Charlie is clearly addicted to his oversized daily diet, taking comfort and addict pleasure from stuffing it in his face to the point of gagging – Aronofsky captures the visible relief that washes over the character as he noisily devours the aforementioned chicken dinner in a way that’s anything but finger-licking good, and at one point we witness him falling into a manic binge and purging the pizza-devouring spiral set to Rob Simonsen’s unnecessarily melodramatic soundtrack.

Sadie Sink as Ellie
Aronofsky bows to the whales single-stage origins, framing his film in a 1980s narrow TV-spec 4:3 aspect ratio to further enhance its claustrophobic feel, filming Fraser’s fat face, vastly enhanced by prosthetics in unflattering close-up and including several topless scenes in which her huge flabby form is revealed in all its terrible glory.

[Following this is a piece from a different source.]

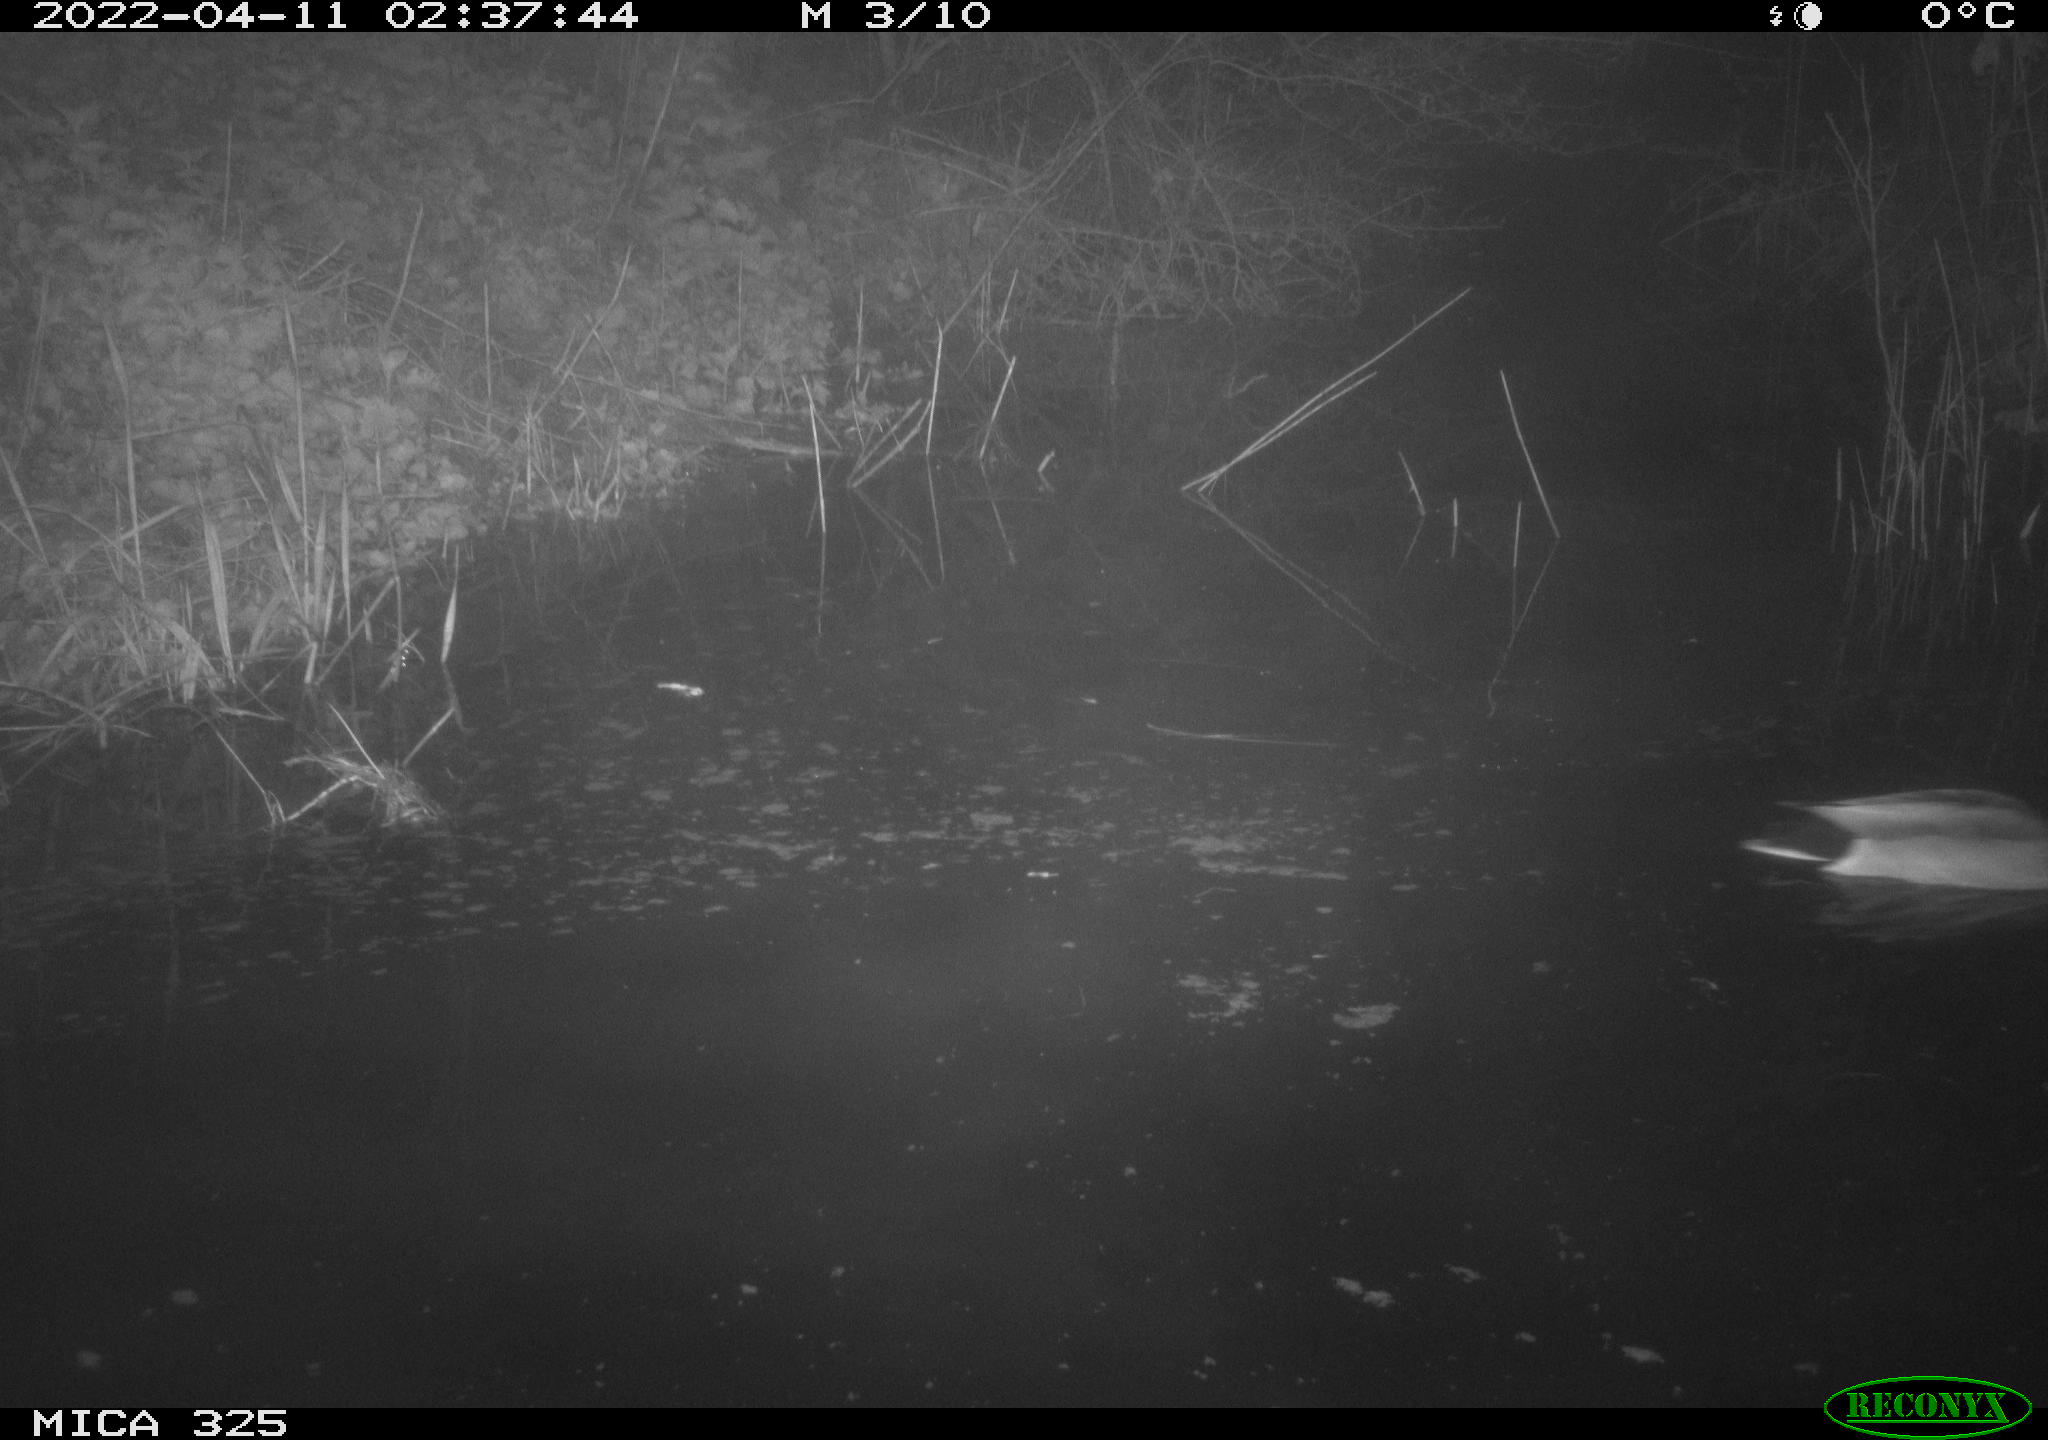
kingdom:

While we’ve become uncomfortably familiar with Charlie’s monstrous physicality, the character’s specific motivations and traumas remain frustratingly out of focus – a shame, as there’s a terribly ironic element to his overeating that’s potentially a lot more interesting than gawking at fat rolls.
Emotionally fragile Charlie visibly backs off when voices are raised in frustration/anger and his default response to any confrontation is to immediately apologize. This meekness is complemented by naive optimism and a compulsion to see only the good in everyone, even those who are openly hostile to him.
Why? Because ‘metaphor of Christ’. It’s another awkward element of a story where the flaws of organized religion come into play through an enigmatic door-to-door missionary, Thomas (Ty Simpkins).
Toxic teenager Ellie (Sadie Sink) also visits Charlie’s lair, communicating exclusively through angry outbursts, snarky remarks and withering insults. Naturally, he pinned his final hope of redemption on bonding with this astringent teenager.
Most people will be watching The whale to Brendan Fraser’s Oscar-nominated performance, and it’s definitely worth seeing how efficiently he manages to convey the immense emotional charge that weighs even more heavily on the doomed Charlie than his grotesque physical girth.
It’s a shame there isn’t more lean, nutritious meat on the bones of the story itself, and that Aronofsky didn’t bring more of his signature subversion to bear on its flaccid elements.